With this vision of fresh snow began their quest for snow. From that day on, they no longer skied at the Montmorency Forest trails. They would drive forty to sixty kilometers north in caravan to find a road. They surveyed many possibilities, but most roads were too gravelly, for there was no base under the five centimeters of new snow. Old logging roads and skidoo trails made for some good skiing. They spent some of their days skiing on hilly stretches a couple kilometers long. On other occasions, a couple hundred meter strip did the job. Like an animal migrating from one foraging ground to another, they used up the snow each day and moved to a new road the next. They put in a lot of hours, but worked on some technique as well. No matter where they were, the rocks made their presence known. The rocks triumphed many times, but they did not let the rocks stop them from having fun. The rocks brought down two of Arno's poles in the same fall, as well as a ski in another.

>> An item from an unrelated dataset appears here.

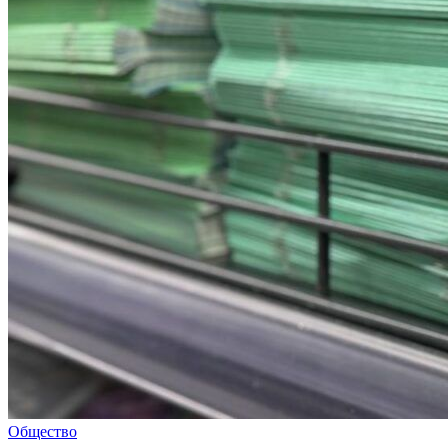
Общество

"…But Christopher Robin wasn't listening. He was looking at Pooh.
"Pooh," he said, "where did you find that pole?" Pooh looked at the pole in his hands.
"I just found it," he said. "I thought it ought to be useful. I just picked it up."
"Pooh," said Christopher Robin solemnly, "the Expedition is over. You have found the North Pole!"
"Oh!" said Pooh. (A.A. Milne)"
Kris and David also scored 9's in ski-breaking falls. The rocks also accepted a couple of blood offerings as well as a couple other good falls. This one rock in particular, of the big and malicious sort, did not take pleasure in causing small harm. It was only satisfied with hearing a person scream in agony. That rock got its way with Sharon, she didn't just fall, but she fell hard enough to fracture her tailbone. Every small bump felt huge on the way to the hospital. The doctor prescribed some painkillers. Oh! The joy of being able to numb the body in such a circumstance.It's Sunday morning already. It's time to go home. They wanted to stay another day, but again, the snow had melted. How could they complain though? They got in many good training days and were only glad that they had been able to feel the glide neath their feet before the start of their racing season. This place had become a home and a community. They had shared this place with an American team from St-Laurent University as well as with the staff and students of the Forestry School. Alex, one of the staff, even threw a dance party for both teams, preceded with a game of Sharades. Awsome. This was 's ROCKIN' training camp. Santé Osti!